La situation demeure toutefois bien différente au Québec puisque les coûts de production sont les plus bas en Amérique du Nord et qu’ils restent également avantageux par rapport au reste de l’Occident.

Même s’il n’y a pas encore lieu de paniquer, Éric Martel reconnaît qu’Hydro-Québec devra adopter une stratégie pour faire face à la popularité croissante de la microproduction.

« Moi j’ai dit à mon équipe : ''on doit être lucides, on doit regarder les enjeux''. Le travail du PDG d’Hydro-Québec c’est pas souvent ce qui va se passer aujourd’hui, c’est ce qui va se passer dans 5 ans, 10 ans, peut-être même 15 ans », affirme-t-il.

Selon lui, deux autres phénomènes viennent également changer la donne dans le secteur de l’énergie : d’abord l’intérêt de plus en plus marqué pour les véhicules électriques. À cet élément il faut également ajouter le virage vers les énergies vertes entrepris par les grands pollueurs.

Ensuite, indique M. Martel, il y a toute la question de l’efficacité énergétique, soutenue par le développement de nouvelles technologies. C'est cette tendance qui aura le plus d’impacts au Québec dans les années à venir, croit Éric Martel.

La demande d’électricité produite par Hydro-Québec est déjà en régression depuis quelques années déjà. Or, si la demande continue de baisser, la société d’État se verra contrainte d’augmenter ses tarifs pour assurer sa rentabilité.

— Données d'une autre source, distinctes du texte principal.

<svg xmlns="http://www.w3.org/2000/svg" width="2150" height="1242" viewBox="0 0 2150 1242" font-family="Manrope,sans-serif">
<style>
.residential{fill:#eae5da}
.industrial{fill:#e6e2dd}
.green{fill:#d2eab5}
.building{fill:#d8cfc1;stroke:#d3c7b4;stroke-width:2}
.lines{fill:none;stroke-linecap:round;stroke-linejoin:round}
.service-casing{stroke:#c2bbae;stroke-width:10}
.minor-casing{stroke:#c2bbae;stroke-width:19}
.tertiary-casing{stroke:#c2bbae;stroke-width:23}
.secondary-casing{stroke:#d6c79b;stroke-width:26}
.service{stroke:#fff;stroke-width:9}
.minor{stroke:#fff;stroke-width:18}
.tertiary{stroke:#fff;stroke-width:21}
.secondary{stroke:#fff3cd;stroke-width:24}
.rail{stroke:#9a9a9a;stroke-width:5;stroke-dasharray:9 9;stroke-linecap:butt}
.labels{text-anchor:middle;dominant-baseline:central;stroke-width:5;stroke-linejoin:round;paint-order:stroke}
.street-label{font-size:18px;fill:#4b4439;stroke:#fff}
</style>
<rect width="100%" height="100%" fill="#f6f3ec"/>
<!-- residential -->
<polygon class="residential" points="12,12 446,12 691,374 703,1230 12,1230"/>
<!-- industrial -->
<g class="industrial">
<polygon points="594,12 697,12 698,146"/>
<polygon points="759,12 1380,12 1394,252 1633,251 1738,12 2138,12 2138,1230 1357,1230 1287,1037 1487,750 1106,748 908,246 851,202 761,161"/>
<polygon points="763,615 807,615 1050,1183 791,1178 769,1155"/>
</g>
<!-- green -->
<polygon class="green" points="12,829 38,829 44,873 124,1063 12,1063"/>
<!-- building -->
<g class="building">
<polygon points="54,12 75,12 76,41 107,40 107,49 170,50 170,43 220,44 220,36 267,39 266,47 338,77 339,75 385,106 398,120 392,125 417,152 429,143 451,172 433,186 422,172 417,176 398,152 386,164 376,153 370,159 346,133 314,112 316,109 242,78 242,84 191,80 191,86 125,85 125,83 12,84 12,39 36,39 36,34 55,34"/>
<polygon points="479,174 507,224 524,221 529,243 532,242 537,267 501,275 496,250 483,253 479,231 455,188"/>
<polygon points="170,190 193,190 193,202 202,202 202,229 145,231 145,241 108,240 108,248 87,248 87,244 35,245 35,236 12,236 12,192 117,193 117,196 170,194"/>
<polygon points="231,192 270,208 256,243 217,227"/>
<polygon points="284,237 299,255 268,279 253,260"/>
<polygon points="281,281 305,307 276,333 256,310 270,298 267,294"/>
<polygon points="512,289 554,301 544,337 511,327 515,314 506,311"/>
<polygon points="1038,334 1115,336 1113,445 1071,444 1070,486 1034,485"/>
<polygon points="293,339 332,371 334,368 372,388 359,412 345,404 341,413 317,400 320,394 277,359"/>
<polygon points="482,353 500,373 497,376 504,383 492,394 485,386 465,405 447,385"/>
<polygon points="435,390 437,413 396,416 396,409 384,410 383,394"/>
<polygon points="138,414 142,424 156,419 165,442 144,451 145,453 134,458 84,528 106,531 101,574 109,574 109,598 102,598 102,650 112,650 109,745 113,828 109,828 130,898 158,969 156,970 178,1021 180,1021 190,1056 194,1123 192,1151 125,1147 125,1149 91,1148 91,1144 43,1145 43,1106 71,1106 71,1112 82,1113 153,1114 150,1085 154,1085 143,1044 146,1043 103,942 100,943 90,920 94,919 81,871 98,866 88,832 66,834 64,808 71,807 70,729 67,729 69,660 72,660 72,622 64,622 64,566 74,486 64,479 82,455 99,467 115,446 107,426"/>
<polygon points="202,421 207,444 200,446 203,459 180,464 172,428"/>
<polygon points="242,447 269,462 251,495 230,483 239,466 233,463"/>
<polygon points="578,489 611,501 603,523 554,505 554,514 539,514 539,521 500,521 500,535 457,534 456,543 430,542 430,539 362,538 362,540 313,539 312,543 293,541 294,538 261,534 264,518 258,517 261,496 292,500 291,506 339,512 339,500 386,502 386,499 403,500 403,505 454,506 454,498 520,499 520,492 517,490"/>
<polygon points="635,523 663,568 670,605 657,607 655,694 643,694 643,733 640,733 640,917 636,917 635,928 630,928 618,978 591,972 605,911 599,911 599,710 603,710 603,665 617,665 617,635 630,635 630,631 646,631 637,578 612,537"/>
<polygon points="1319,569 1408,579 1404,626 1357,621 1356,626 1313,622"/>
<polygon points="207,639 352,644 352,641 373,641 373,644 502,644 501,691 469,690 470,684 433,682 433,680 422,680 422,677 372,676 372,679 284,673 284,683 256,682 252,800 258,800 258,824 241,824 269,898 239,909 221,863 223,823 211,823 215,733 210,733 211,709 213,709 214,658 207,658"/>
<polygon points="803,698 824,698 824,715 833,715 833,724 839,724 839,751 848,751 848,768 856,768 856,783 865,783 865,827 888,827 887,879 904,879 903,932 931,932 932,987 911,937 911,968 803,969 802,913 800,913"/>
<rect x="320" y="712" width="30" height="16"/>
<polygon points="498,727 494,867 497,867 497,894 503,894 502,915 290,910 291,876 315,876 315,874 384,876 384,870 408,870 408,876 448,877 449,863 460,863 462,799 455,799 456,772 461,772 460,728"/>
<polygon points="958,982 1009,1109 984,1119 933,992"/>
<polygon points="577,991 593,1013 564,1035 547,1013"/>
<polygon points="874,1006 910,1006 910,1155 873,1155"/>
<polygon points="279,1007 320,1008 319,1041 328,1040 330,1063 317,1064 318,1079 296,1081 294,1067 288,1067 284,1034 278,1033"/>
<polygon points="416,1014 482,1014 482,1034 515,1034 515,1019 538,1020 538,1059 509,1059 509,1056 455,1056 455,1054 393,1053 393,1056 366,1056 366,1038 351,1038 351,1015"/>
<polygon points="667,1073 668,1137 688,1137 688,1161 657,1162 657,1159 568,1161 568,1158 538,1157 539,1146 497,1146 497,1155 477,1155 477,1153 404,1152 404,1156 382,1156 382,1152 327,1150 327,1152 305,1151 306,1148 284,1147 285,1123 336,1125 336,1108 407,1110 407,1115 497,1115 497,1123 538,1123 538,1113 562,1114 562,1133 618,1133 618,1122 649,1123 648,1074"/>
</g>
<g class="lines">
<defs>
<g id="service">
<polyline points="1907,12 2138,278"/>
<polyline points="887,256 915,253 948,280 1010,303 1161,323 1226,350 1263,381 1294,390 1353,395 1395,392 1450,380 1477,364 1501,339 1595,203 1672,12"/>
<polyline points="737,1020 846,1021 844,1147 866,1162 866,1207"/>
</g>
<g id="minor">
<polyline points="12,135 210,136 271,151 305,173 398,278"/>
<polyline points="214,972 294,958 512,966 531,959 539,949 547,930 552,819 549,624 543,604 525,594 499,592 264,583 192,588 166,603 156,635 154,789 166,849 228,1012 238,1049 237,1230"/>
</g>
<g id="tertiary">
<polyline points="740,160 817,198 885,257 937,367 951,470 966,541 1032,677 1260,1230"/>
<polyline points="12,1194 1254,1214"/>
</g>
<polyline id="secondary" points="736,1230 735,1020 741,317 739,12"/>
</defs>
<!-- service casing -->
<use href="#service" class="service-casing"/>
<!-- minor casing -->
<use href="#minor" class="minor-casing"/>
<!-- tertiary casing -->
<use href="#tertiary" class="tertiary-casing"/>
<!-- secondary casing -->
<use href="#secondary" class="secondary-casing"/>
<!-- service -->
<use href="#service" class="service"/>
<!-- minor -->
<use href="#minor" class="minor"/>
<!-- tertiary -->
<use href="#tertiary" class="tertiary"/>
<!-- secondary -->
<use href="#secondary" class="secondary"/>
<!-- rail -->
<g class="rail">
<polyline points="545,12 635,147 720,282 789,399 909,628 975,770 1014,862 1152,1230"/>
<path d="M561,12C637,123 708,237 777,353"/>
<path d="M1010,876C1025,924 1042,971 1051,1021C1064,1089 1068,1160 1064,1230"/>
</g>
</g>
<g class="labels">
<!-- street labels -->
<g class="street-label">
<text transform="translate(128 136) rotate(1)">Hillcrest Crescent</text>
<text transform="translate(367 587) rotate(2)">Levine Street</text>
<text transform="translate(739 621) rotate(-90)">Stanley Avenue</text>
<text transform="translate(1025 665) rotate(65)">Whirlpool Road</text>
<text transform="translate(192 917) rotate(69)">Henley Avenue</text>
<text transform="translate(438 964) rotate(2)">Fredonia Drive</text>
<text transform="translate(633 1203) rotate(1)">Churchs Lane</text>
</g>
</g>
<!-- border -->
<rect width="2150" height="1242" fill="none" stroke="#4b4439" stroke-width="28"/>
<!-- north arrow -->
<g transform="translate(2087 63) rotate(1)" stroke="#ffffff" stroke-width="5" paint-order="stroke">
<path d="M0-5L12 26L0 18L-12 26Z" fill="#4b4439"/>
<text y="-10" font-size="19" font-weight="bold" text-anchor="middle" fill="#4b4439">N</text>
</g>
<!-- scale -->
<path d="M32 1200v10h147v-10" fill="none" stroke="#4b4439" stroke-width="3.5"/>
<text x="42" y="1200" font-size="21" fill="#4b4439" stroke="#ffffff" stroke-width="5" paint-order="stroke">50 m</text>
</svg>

Sauf que des tarifs plus élevés conduiront très probablement les consommateurs à considérer l’option de l’autoproduction. Aux États-Unis, les observateurs parlent de « spirale de la mort » pour désigner ce cercle vicieux.

« Mon équipe et moi on fait face à un défi auquel on n’a jamais fait face chez Hydro-Québec. Depuis le début des années 60, aux 8-10 ans, le volume d’électricité utilisé par les Québécois doublait. […] Mais depuis 2007, on n’a aucune croissance », indique Éric Martel.

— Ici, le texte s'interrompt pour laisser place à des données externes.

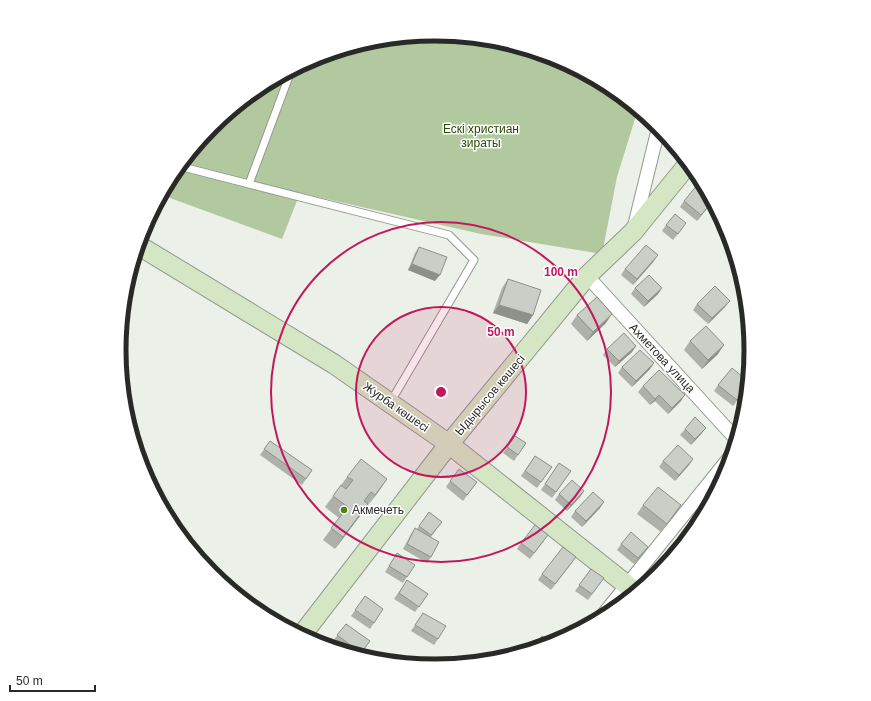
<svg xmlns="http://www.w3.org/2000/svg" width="871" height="701" viewBox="0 0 871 701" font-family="Arial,sans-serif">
<rect width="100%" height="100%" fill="#ebf0e8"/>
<path fill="#b2c9a0" d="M436 34 497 40 557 58 612 87 638 109 617 177 602 254 481 234 300 193 282 239 162 195 172 174 212 127 260 87 315 58 374 40Z"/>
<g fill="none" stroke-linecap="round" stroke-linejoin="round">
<defs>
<g id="lane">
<path d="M291 71 249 184 449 235 474 260 390 403"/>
<path d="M179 166 249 184"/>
</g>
<g id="street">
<path d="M634 228 659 126"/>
<path d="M587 276 737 440"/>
<path d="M599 620 734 452"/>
</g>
<g id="secondary">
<path d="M138 245 334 364 390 403 449 444 637 593"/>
<path d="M301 636 449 444 587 276 633 232 689 163"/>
</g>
</defs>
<use href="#lane" stroke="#939890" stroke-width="9"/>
<use href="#street" stroke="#939890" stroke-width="15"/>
<use href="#secondary" stroke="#939890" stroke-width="21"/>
<use href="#lane" stroke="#fff" stroke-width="7"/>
<use href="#street" stroke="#fff" stroke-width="13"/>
<use href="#secondary" stroke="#d5e6c4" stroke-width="19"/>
</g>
<g fill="#adb1aa">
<path d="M684 201H713L697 221 680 207Z"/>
<path d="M666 225 682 229 673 240 662 231Z"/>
<path d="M419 247 435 281 408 270 415 253Z"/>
<path d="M654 261 633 285 621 275 625 269Z"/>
<path d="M508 279 533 315 527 324 493 313 502 288Z"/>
<path d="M635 288H662L658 294 644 307 631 294Z"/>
<path d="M697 304 725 307 708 324 693 310Z"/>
<path d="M577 315 606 323 587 341 571 324Z"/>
<path d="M690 341 718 354 702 369 684 350Z"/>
<path d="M636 346 632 352 615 367 603 355 607 349Z"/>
<path d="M654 363 650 369 632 387 618 373 622 367Z"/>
<path d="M718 385 749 386 733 406 714 391Z"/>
<path d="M643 386 681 401 668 414 655 401 650 405 638 392Z"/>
<path d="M685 429 702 433 691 445 680 435Z"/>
<path d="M515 436 526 443 514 461 503 453Z"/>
<path d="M270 441 312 470 302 485 260 455Z"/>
<path d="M535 456 552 467 537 488 521 476Z"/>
<path d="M693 459 689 465 675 481 659 467 663 461Z"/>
<path d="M559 463 571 471 552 498 541 490Z"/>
<path d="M347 477 387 479 335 549 323 540 339 518 325 507Z"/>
<path d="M450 481 477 482 463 501 446 487Z"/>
<path d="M584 491 580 497 567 511 555 500 559 494Z"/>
<path d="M643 505H681L661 532 637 514Z"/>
<path d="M600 508 582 527 571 517 575 511Z"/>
<path d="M429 512 442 522 431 537V557L427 563 403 549 411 534 415 528 417 529Z"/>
<path d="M544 541 530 559 517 549 521 543Z"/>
<path d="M621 544 644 552 634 564 617 550Z"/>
<path d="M397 553 415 565 403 583 385 572Z"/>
<path d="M572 563 551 590 538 580 542 574Z"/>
<path d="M591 569 604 578 588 600 575 591Z"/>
<path d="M407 580 428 594 415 612 394 599Z"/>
<path d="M365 596 383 609 370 629 351 616Z"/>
<path d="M423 613 438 639 434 645 411 631Z"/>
<path d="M346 624 370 641 359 656 331 648 335 643 333 641Z"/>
</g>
<g fill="#8d908b">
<path d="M713 201 697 221 701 215Z"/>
<path d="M658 255 654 261 633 285 637 279Z"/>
<path d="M412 264 440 275 435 281 408 270Z"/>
<path d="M662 288 658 294 644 307 648 301Z"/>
<path d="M730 301 725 307 708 324 712 318Z"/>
<path d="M499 305 533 315 527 324 493 313Z"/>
<path d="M612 314 606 323 587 341 593 332Z"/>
<path d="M724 345 718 354 702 369 708 360Z"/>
<path d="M636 346 632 352 615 367 619 361Z"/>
<path d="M654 363 650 369 632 387 636 381Z"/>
<path d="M659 395 655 401 650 405 655 399Z"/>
<path d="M685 395 681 401 668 414 672 408Z"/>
<path d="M706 428 702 433 691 445 695 439Z"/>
<path d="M693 459 689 465 675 481 679 475Z"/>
<path d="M387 479 379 491 367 507 375 495Z"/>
<path d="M584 491 580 497 567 511 571 505Z"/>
<path d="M604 502 600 508 582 527 586 521Z"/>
<path d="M368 504 360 516 335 549 343 537Z"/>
<path d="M681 505 675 514 661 532 667 524Z"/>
<path d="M648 547 644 552 634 564 638 558Z"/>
</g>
<g fill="#c9cec6" stroke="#8d908b">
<path d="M698 184 708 192 713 201 701 215 684 201Z"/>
<path d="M675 214 686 223 678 234 666 225Z"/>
<path d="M646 245 658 255 637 279 625 269Z"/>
<path d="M419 247 447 257 440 275 412 264Z"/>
<path d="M649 275 662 288 648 301 635 288Z"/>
<path d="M508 279 541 290 533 315 499 305Z"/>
<path d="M715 286 730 301 712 318 697 304Z"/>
<path d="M597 297 612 314 593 332 577 315Z"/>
<path d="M706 326 724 345 708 360 690 341Z"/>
<path d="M624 333 636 346 619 361 607 349Z"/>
<path d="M640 350 654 363 636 381 622 367Z"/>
<path d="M732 368 749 382V385L737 400 718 385Z"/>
<path d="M659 370 685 395 672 408 659 395 655 399 643 386Z"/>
<path d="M695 417 706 428 695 439 685 429Z"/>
<path d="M515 436 526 443 518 455 507 447Z"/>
<path d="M270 441 312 470 306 479 264 449Z"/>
<path d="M678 445 693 459 679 475 663 461Z"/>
<path d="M535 456 552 467 541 482 525 471Z"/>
<path d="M361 459 387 479 375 495 371 492 364 501 368 504 343 537 331 528 348 507 333 496 341 485 346 489 353 480 347 477Z"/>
<path d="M559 463 571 471 556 492 545 484Z"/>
<path d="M459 469 477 482 467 495 450 481Z"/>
<path d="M572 480 584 491 571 505 559 494Z"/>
<path d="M658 487 681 505 667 524 643 505Z"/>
<path d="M593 492 604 502 586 521 575 511Z"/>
<path d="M429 512 442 522 431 535 419 526Z"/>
<path d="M535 525 548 535 534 553 521 543Z"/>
<path d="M415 528 439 542 431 557 407 544Z"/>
<path d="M631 532 648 547 638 558 621 544Z"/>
<path d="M563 547 576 557 555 584 542 574Z"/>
<path d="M397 553 415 565 407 577 389 566Z"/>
<path d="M591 569 604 578 592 594 579 585Z"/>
<path d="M407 580 428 594 419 607 399 593Z"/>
<path d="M365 596 383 609 374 623 355 610Z"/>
<path d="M423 613 446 626 438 639 415 625Z"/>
<path d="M346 624 370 641 361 653 337 635Z"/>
<path d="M542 636 553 644 530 651Z"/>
<path d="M336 641 354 654 353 655 331 648Z"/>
</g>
<circle cx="441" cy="392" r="85" fill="#c2185b" fill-opacity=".12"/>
<g fill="none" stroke="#c2185b" stroke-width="2">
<circle cx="441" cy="392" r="85"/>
<circle cx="441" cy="392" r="170"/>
</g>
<circle fill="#518317" stroke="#fff" stroke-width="1.5" cx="344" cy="510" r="4"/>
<g text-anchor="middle" stroke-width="3" stroke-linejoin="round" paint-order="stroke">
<g font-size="12" fill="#2a4707" stroke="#fff">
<text x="481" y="133">Ескі христиан<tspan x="481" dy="14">зираты</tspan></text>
</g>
<g font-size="12" fill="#292a27" stroke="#fff">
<text transform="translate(662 358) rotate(47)" y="4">Ахметова улица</text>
<text transform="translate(490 395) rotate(-50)" y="4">Ыдырысов көшесі</text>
<text transform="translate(396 407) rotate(35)" y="4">Журба көшесі</text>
</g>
<g font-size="12" fill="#292a27" stroke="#fff" text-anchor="start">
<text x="352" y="514">Акмечеть</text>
</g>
</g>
<path d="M0 0H871V701H0ZM126 350a309 309 0 1 1 618 0a309 309 0 1 1-618 0Z" fill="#fff" fill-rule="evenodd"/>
<path fill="none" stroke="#292a27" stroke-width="5" d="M126 350a309 309 0 1 1 618 0a309 309 0 1 1-618 0Z"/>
<circle cx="441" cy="392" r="6" fill="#c2185b" stroke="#fff" stroke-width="2"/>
<g font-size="12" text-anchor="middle" font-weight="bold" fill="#c2185b" stroke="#fff" stroke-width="3" stroke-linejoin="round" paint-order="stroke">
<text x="561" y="276">100 m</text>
<text x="501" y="336">50 m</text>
</g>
<path d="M10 685v6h85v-6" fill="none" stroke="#292a27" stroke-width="2"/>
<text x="16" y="685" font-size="12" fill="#292a27" stroke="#ffffff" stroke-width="3" paint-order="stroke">50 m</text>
</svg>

Si la tendance se maintient, Hydro-Québec pourrait heurter un mur dès 2023. C’est pourquoi il faut déjà penser aux meilleures manières d’optimiser l’exportation de l’électricité produite par la province, affirme M. Martel.

Le PDG rappelle qu’il faut voir la situation comme une occasion d’exploiter stratégiquement les installations actuelles; comme barrages, mais aussi les éoliennes sur lesquels le Québec a énormément misé au cours des deux dernières décennies.

« Collectivement, ce qui est le plus payant pour nous [les Québécois] c’est d’exporter l’électricité parce qu’on a un meilleur revenu que si on l’utilise », conclut Éric Martel.